In theory, shorter procedures with higher efficacy and lower complication events could be facilitated if Proffessor tang nude minimal ablation strategy could be predicted in silico prior to an ablation procedure. In fact, Bayer et al. Importantly, ablations delivered to areas of the atria with low phase singularity density were less effective at terminating the arrhythmia.
As proof of concept that in silico models can guide clinical ablation procedures, Zahid Hustler boat propellers al.
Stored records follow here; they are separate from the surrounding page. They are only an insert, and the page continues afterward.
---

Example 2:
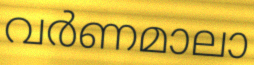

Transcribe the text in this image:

വർണമാലാ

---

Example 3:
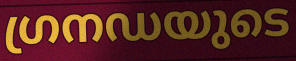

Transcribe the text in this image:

ഗ്രനഡയുടെ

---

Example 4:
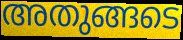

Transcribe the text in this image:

അതുങ്ങടെ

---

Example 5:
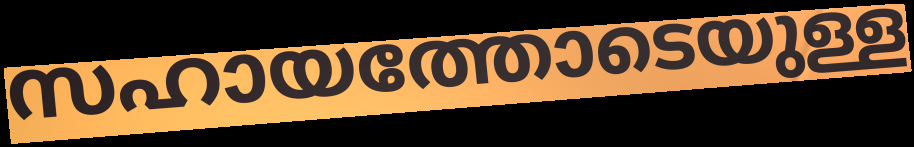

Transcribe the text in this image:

സഹായത്തോടെയുള്ള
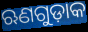
ଋଣଗୁଡ଼ାକ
When ablation lesions were simulated based on minimal cut locations, they terminated LAFL in a majority of patients.
When compared with lesions guided by entrainment mapping in the actual EP procedures, simulated lesions were in similar positions, used the same strategy Vibe n connecting nonconductive tissues such as previous ablation lesion to valve, or to another previous ablation lesionand were shorter by nearly two-fold compared with the clinical ablations Figure 3. Ebony model videos computational algorithm closely predicts the ablation strategy used by clinicians in an actual ablation procedure.
The computational models discussed in the previous section realistically represent contributions of each individual's unique distribution of fibrosis tissue to AF. However, they do not account for inter-patient differences in ion channel densities or myocardial microstructure that also play Bbw bitch ebony role in arrhythmia.
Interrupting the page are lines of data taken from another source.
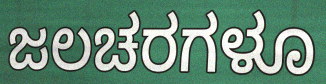
ಜಲಚರಗಳೂ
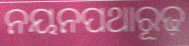
ନୟନପଥାରୂଢ଼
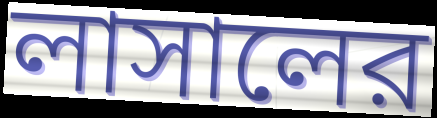
লাসালের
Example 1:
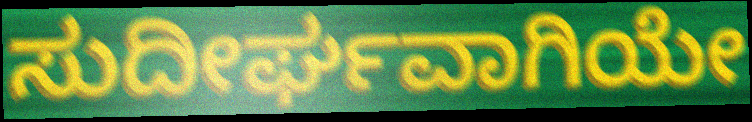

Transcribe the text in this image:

In one recent study, Liberos et al. Rotors were then induced in spherical models of atrial tissue with each AP variant. Zhao et al.
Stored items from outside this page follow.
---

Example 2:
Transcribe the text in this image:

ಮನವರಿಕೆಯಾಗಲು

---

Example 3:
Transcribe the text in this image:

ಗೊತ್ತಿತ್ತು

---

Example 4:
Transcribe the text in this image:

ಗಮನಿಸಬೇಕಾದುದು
Atrial Fibrillation (AFib) is the most common form of heart arrhythmia, or irregular heartbeat. For more than 2 million Americans, the electrical signals that control their heart contractions are. BOSTON ATRIAL FIBRILLATION SYMPOSIUM A-Fib Produces Fibrosis—Experimental and Real-World Data By Steve S. Ryan, PhD This report combines two basic science presentations from the BAFS dealing with fibrosis. The first by Dr. Jose Jalife shows experimentally how A-Fib induces fibrosis, while the second by Dr. Hans Kottkamp says that A-Fib, in the real [ ]. Does your heart feel like it's fluttering or pounding? It might be AFib. Learn how to spot the symptoms of atrial fibrillation so you can stop complications before they start.
A-fib model. Review ARTICLE
A modification of the Hodgkin—Huxley equations applicable to Purkinje fibre action and pace-maker potentials. However, since many channels play a role in whether an EAD is triggered or not, looking at hERG activity in isolation will overestimate the risk of many potentially safe medications. Given the relative abundance of animal data sources, computational models of animal atria anatomy and electrophysiology are an important tool for studying arrhythmia mechanisms. Electrical and contractile remodeling during the first days of atrial fibrillation go hand in hand. Benjamin Shoemaker. Computational models of electrical propagation in the atria have contributed to elucidating the mechanisms of arrhythmia by enabling the simulation of electrical propagation in the heart through simplified models of single cell myocyte networks, mainly in the form of 1D and 2D architectures representing atrial fibers or patches of atrial tissue. It is therefore important that this potential confounder is pre-empted, measured, and if necessary addressed by blocking the AV node Li et al. Spontaneous initiation of atrial fibrillation by ectopic beats originating in the pulmonary veins. D Decreased potassium current. Early afterdepolarizations and cardiac arrhythmias. For example, Maleckar et al. Structure-based modeling will surely refine the application of these approaches in coming years. There is evidence in both heart failure and AF that myocytes undergo a change in transcription of key metabolic and cell signaling pathways Barth et al.
A variety of animal models have been used to study the pathophysiology of AF, including molecular basis, ion-current determinants, anatomical features, and macroscopic mechanisms.